### [EXERCISE AIM]
Only the tail of the listing is wanted: the line containing "16: (534, 178, 0.94)" and all after it, repeated exactly, pictures omitted.

### [SUPPLIED MATERIAL]
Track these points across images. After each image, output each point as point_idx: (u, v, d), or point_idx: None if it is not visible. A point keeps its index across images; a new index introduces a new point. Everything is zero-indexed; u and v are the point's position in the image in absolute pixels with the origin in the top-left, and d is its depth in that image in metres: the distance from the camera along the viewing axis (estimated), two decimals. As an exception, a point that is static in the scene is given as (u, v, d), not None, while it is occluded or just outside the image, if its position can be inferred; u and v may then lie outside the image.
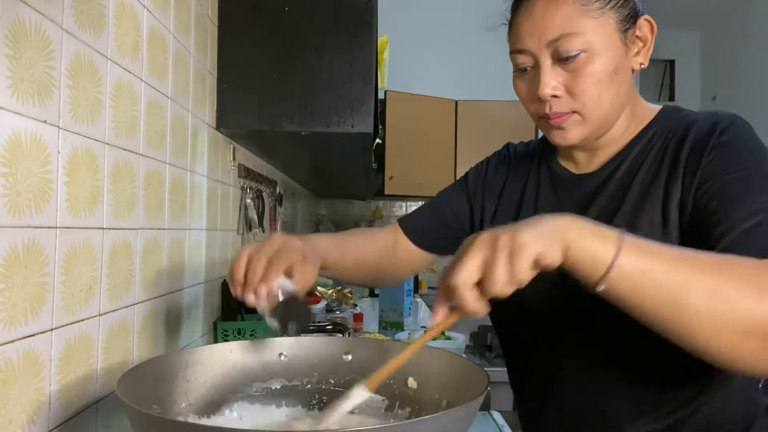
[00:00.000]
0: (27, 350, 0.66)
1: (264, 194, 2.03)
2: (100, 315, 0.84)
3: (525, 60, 0.82)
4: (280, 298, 0.71)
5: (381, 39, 2.01)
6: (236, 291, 0.74)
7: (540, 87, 0.80)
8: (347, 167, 2.28)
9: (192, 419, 0.74)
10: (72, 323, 0.76)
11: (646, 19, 0.82)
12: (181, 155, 1.19)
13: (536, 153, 1.00)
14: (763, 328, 0.57)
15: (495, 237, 0.58)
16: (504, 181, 1.01)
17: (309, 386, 0.84)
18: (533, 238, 0.57)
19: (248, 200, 1.77)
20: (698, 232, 0.74)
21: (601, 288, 0.59)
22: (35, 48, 0.67)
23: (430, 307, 3.18)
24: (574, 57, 0.77)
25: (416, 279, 3.34)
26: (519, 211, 0.96)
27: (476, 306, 0.59)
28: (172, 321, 1.16)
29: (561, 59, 0.78)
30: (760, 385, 0.95)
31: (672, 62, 5.69)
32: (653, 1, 0.90)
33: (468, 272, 0.58)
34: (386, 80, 2.71)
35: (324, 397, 0.84)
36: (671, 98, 5.70)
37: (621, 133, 0.87)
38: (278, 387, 0.83)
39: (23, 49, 0.65)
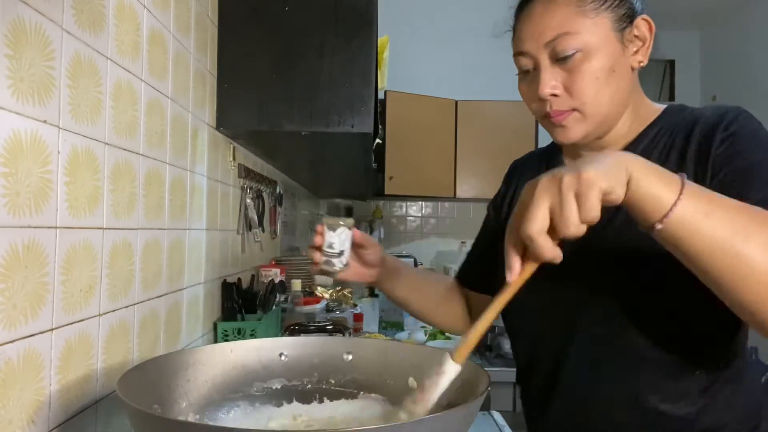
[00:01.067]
0: (27, 350, 0.66)
1: (264, 194, 2.03)
2: (100, 315, 0.84)
3: (526, 62, 0.85)
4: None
5: (381, 39, 2.01)
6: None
7: (540, 87, 0.82)
8: (347, 167, 2.28)
9: (192, 419, 0.74)
10: (72, 323, 0.76)
11: (643, 19, 0.83)
12: (181, 155, 1.19)
13: (543, 156, 1.03)
14: None
15: (558, 178, 0.57)
16: (515, 189, 1.06)
17: (309, 386, 0.84)
18: (598, 174, 0.56)
19: (248, 200, 1.77)
20: None
21: (658, 227, 0.59)
22: (35, 48, 0.67)
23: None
24: (571, 56, 0.80)
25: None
26: None
27: (554, 252, 0.58)
28: (172, 321, 1.16)
29: (559, 59, 0.81)
30: (763, 380, 0.94)
31: (672, 62, 5.69)
32: (653, 1, 0.90)
33: (540, 219, 0.57)
34: (386, 80, 2.71)
35: (324, 397, 0.84)
36: (671, 98, 5.70)
37: (625, 132, 0.88)
38: (279, 387, 0.83)
39: (23, 49, 0.65)
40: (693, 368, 0.81)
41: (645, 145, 0.86)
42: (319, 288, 2.52)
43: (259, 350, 0.84)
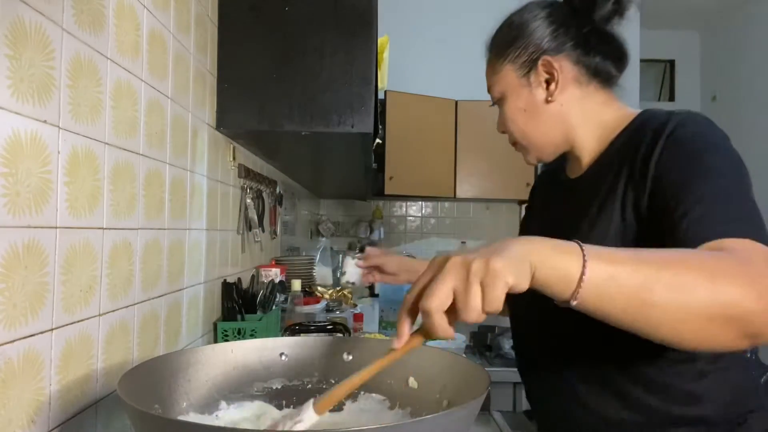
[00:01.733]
0: (27, 350, 0.66)
1: (264, 194, 2.03)
2: (100, 315, 0.84)
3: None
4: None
5: (381, 39, 2.01)
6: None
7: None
8: (347, 167, 2.28)
9: (193, 419, 0.74)
10: (72, 323, 0.76)
11: (542, 62, 0.94)
12: (181, 155, 1.19)
13: (553, 170, 1.14)
14: (722, 312, 0.60)
15: (467, 262, 0.57)
16: (536, 200, 1.19)
17: (310, 386, 0.84)
18: (505, 267, 0.56)
19: (248, 200, 1.77)
20: (656, 225, 0.80)
21: (574, 302, 0.60)
22: (35, 48, 0.67)
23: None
24: (497, 101, 1.02)
25: (416, 279, 3.33)
26: (539, 216, 1.13)
27: (447, 332, 0.58)
28: (172, 321, 1.16)
29: (494, 105, 1.04)
30: (762, 380, 0.97)
31: (672, 62, 5.69)
32: (654, 1, 0.91)
33: (441, 298, 0.57)
34: (386, 80, 2.71)
35: (324, 397, 0.84)
36: (671, 98, 5.70)
37: (595, 140, 0.97)
38: (279, 387, 0.83)
39: (23, 49, 0.65)
40: (672, 362, 0.86)
41: (611, 154, 0.93)
42: (319, 288, 2.52)
43: (260, 350, 0.84)
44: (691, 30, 5.55)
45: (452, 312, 0.57)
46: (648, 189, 0.82)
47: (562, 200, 1.03)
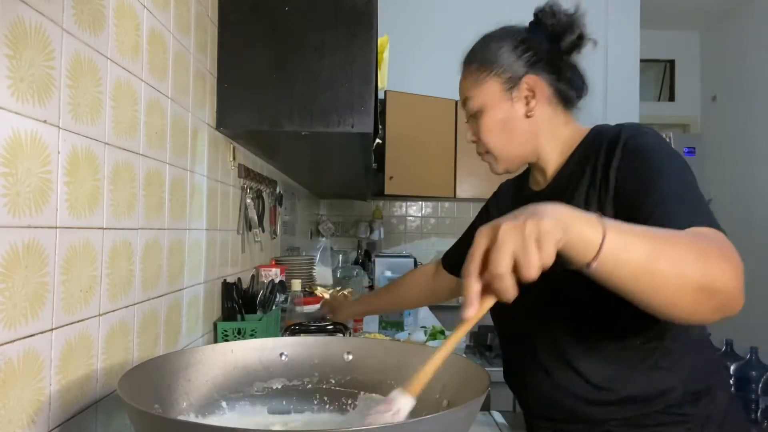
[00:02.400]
0: (27, 350, 0.66)
1: (264, 194, 2.03)
2: (100, 315, 0.84)
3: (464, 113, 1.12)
4: None
5: (381, 39, 2.01)
6: None
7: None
8: (347, 167, 2.28)
9: (193, 419, 0.74)
10: (72, 323, 0.76)
11: (526, 80, 1.03)
12: (181, 155, 1.19)
13: (516, 181, 1.24)
14: (709, 284, 0.69)
15: (520, 226, 0.62)
16: (496, 205, 1.28)
17: (310, 386, 0.84)
18: (553, 225, 0.62)
19: (248, 200, 1.77)
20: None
21: (593, 265, 0.66)
22: (35, 48, 0.67)
23: (430, 307, 3.18)
24: (474, 114, 1.08)
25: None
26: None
27: (515, 291, 0.63)
28: (172, 321, 1.16)
29: (469, 116, 1.10)
30: (762, 380, 1.02)
31: (672, 62, 5.69)
32: (654, 1, 0.91)
33: (507, 260, 0.61)
34: (386, 80, 2.71)
35: (325, 397, 0.84)
36: (671, 98, 5.70)
37: (557, 154, 1.06)
38: (279, 387, 0.83)
39: (23, 49, 0.65)
40: (641, 342, 0.95)
41: (571, 166, 1.03)
42: (319, 288, 2.52)
43: (260, 350, 0.84)
44: (691, 30, 5.55)
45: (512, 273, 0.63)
46: (611, 194, 0.92)
47: None
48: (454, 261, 1.45)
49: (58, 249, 0.72)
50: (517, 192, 1.21)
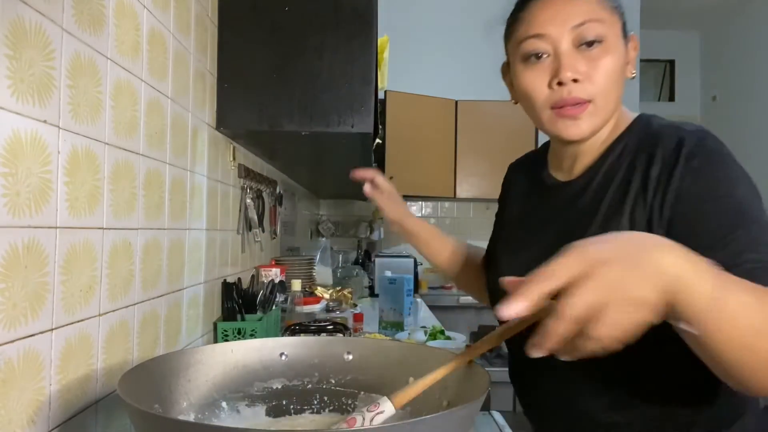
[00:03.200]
0: (27, 350, 0.66)
1: (264, 194, 2.03)
2: (100, 315, 0.84)
3: (541, 46, 0.83)
4: None
5: (381, 39, 2.01)
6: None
7: (562, 70, 0.81)
8: (347, 167, 2.28)
9: (193, 419, 0.74)
10: (72, 323, 0.76)
11: (633, 35, 0.88)
12: (181, 155, 1.19)
13: (530, 164, 1.05)
14: None
15: (615, 280, 0.50)
16: (506, 198, 1.11)
17: (310, 386, 0.84)
18: (652, 291, 0.50)
19: (248, 200, 1.77)
20: None
21: (683, 327, 0.55)
22: (35, 48, 0.67)
23: (431, 307, 3.17)
24: (598, 43, 0.81)
25: (416, 279, 3.34)
26: (513, 219, 1.05)
27: (557, 344, 0.51)
28: (172, 321, 1.16)
29: (583, 44, 0.81)
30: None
31: (672, 62, 5.70)
32: (654, 1, 0.92)
33: (582, 308, 0.49)
34: (386, 80, 2.71)
35: (325, 397, 0.84)
36: (671, 98, 5.71)
37: (603, 139, 0.89)
38: (279, 387, 0.83)
39: (23, 49, 0.65)
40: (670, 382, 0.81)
41: (613, 158, 0.86)
42: (319, 288, 2.52)
43: (260, 350, 0.84)
44: (691, 30, 5.55)
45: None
46: (665, 218, 0.76)
47: (550, 204, 0.95)
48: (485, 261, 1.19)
49: (58, 249, 0.72)
50: (535, 180, 1.01)
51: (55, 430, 0.73)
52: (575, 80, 0.81)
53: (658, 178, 0.78)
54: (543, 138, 0.94)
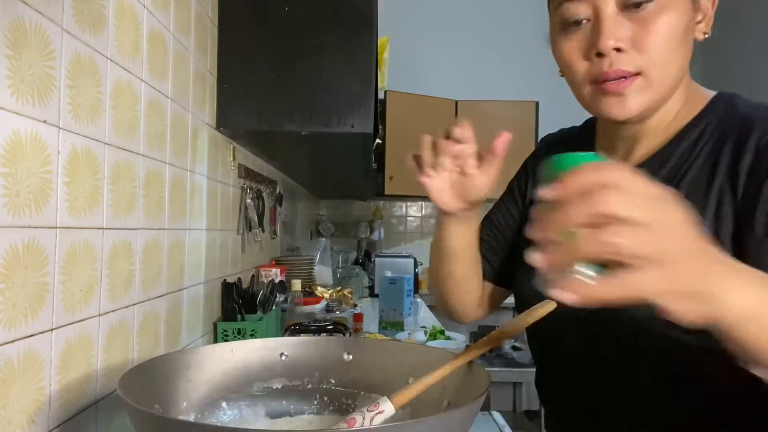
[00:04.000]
0: (27, 350, 0.66)
1: (264, 194, 2.03)
2: (100, 315, 0.84)
3: (579, 10, 0.70)
4: None
5: (381, 39, 2.01)
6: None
7: (601, 38, 0.67)
8: (347, 167, 2.28)
9: (193, 419, 0.74)
10: (72, 323, 0.76)
11: None
12: (181, 155, 1.19)
13: (570, 141, 0.89)
14: None
15: (657, 206, 0.42)
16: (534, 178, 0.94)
17: (310, 386, 0.84)
18: (695, 286, 0.42)
19: (248, 200, 1.77)
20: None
21: (728, 344, 0.47)
22: (35, 48, 0.67)
23: (431, 307, 3.17)
24: (648, 2, 0.67)
25: (416, 279, 3.34)
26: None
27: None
28: (172, 321, 1.16)
29: (629, 6, 0.67)
30: None
31: (672, 62, 5.69)
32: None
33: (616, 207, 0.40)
34: (386, 80, 2.71)
35: (325, 397, 0.84)
36: (671, 98, 5.70)
37: (670, 119, 0.75)
38: (279, 387, 0.83)
39: (23, 49, 0.65)
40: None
41: (689, 144, 0.73)
42: (319, 288, 2.52)
43: (260, 350, 0.84)
44: (691, 30, 5.55)
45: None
46: (760, 209, 0.64)
47: None
48: (499, 269, 0.98)
49: (58, 249, 0.72)
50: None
51: (55, 430, 0.73)
52: (618, 49, 0.68)
53: (750, 171, 0.66)
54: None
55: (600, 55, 0.69)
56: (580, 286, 0.41)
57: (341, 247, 4.19)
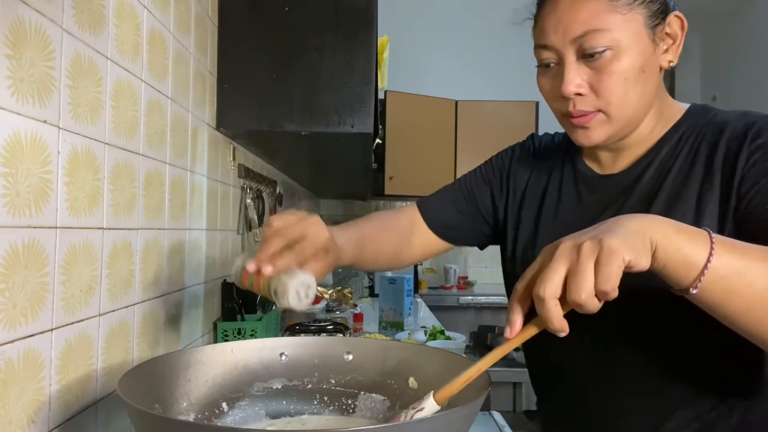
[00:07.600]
0: (27, 350, 0.66)
1: (264, 194, 2.03)
2: (100, 315, 0.84)
3: (549, 56, 0.81)
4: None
5: (381, 39, 2.01)
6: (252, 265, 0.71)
7: (564, 84, 0.78)
8: (347, 167, 2.28)
9: (193, 419, 0.74)
10: (72, 323, 0.76)
11: (676, 15, 0.80)
12: (181, 155, 1.19)
13: (561, 148, 0.98)
14: None
15: (578, 243, 0.54)
16: (528, 176, 1.00)
17: (310, 386, 0.84)
18: (621, 242, 0.52)
19: (248, 200, 1.77)
20: (749, 238, 0.68)
21: (693, 291, 0.57)
22: (35, 48, 0.67)
23: (431, 307, 3.18)
24: (600, 53, 0.76)
25: (416, 279, 3.34)
26: (541, 209, 0.95)
27: (560, 323, 0.55)
28: (172, 321, 1.16)
29: (586, 56, 0.77)
30: None
31: (672, 62, 5.69)
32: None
33: (555, 283, 0.53)
34: (386, 80, 2.71)
35: (325, 397, 0.84)
36: (671, 98, 5.70)
37: (648, 133, 0.85)
38: (279, 387, 0.83)
39: (23, 49, 0.65)
40: (720, 382, 0.80)
41: (668, 150, 0.83)
42: (319, 288, 2.52)
43: (260, 350, 0.84)
44: (691, 30, 5.54)
45: (567, 302, 0.54)
46: (732, 203, 0.74)
47: (596, 199, 0.89)
48: (439, 220, 1.05)
49: (58, 249, 0.72)
50: (568, 167, 0.95)
51: (55, 430, 0.73)
52: (579, 93, 0.78)
53: (724, 160, 0.76)
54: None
55: (564, 97, 0.80)
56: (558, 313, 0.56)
57: (341, 247, 4.18)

### [RESULT OF THIS TASK]
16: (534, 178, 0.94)
17: (310, 386, 0.84)
18: (695, 286, 0.42)
19: (248, 200, 1.77)
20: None
21: (728, 344, 0.47)
22: (35, 48, 0.67)
23: (431, 307, 3.17)
24: (648, 2, 0.67)
25: (416, 279, 3.34)
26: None
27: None
28: (172, 321, 1.16)
29: (629, 6, 0.67)
30: None
31: (672, 62, 5.69)
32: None
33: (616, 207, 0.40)
34: (386, 80, 2.71)
35: (325, 397, 0.84)
36: (671, 98, 5.70)
37: (670, 119, 0.75)
38: (279, 387, 0.83)
39: (23, 49, 0.65)
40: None
41: (689, 144, 0.73)
42: (319, 288, 2.52)
43: (260, 350, 0.84)
44: (691, 30, 5.55)
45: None
46: (760, 209, 0.64)
47: None
48: (499, 269, 0.98)
49: (58, 249, 0.72)
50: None
51: (55, 430, 0.73)
52: (618, 49, 0.68)
53: (750, 171, 0.66)
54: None
55: (600, 55, 0.69)
56: (580, 286, 0.41)
57: (341, 247, 4.19)
[00:07.600]
0: (27, 350, 0.66)
1: (264, 194, 2.03)
2: (100, 315, 0.84)
3: (549, 56, 0.81)
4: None
5: (381, 39, 2.01)
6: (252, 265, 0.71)
7: (564, 84, 0.78)
8: (347, 167, 2.28)
9: (193, 419, 0.74)
10: (72, 323, 0.76)
11: (676, 15, 0.80)
12: (181, 155, 1.19)
13: (561, 148, 0.98)
14: None
15: (578, 243, 0.54)
16: (528, 176, 1.00)
17: (310, 386, 0.84)
18: (621, 242, 0.52)
19: (248, 200, 1.77)
20: (749, 238, 0.68)
21: (693, 291, 0.57)
22: (35, 48, 0.67)
23: (431, 307, 3.18)
24: (600, 53, 0.76)
25: (416, 279, 3.34)
26: (541, 209, 0.95)
27: (560, 323, 0.55)
28: (172, 321, 1.16)
29: (586, 56, 0.77)
30: None
31: (672, 62, 5.69)
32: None
33: (555, 283, 0.53)
34: (386, 80, 2.71)
35: (325, 397, 0.84)
36: (671, 98, 5.70)
37: (648, 133, 0.85)
38: (279, 387, 0.83)
39: (23, 49, 0.65)
40: (720, 382, 0.80)
41: (668, 150, 0.83)
42: (319, 288, 2.52)
43: (260, 350, 0.84)
44: (691, 30, 5.54)
45: (567, 302, 0.54)
46: (732, 203, 0.74)
47: (596, 199, 0.89)
48: (439, 220, 1.05)
49: (58, 249, 0.72)
50: (568, 167, 0.95)
51: (55, 430, 0.73)
52: (579, 93, 0.78)
53: (724, 160, 0.76)
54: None
55: (564, 97, 0.80)
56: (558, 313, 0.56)
57: (341, 247, 4.18)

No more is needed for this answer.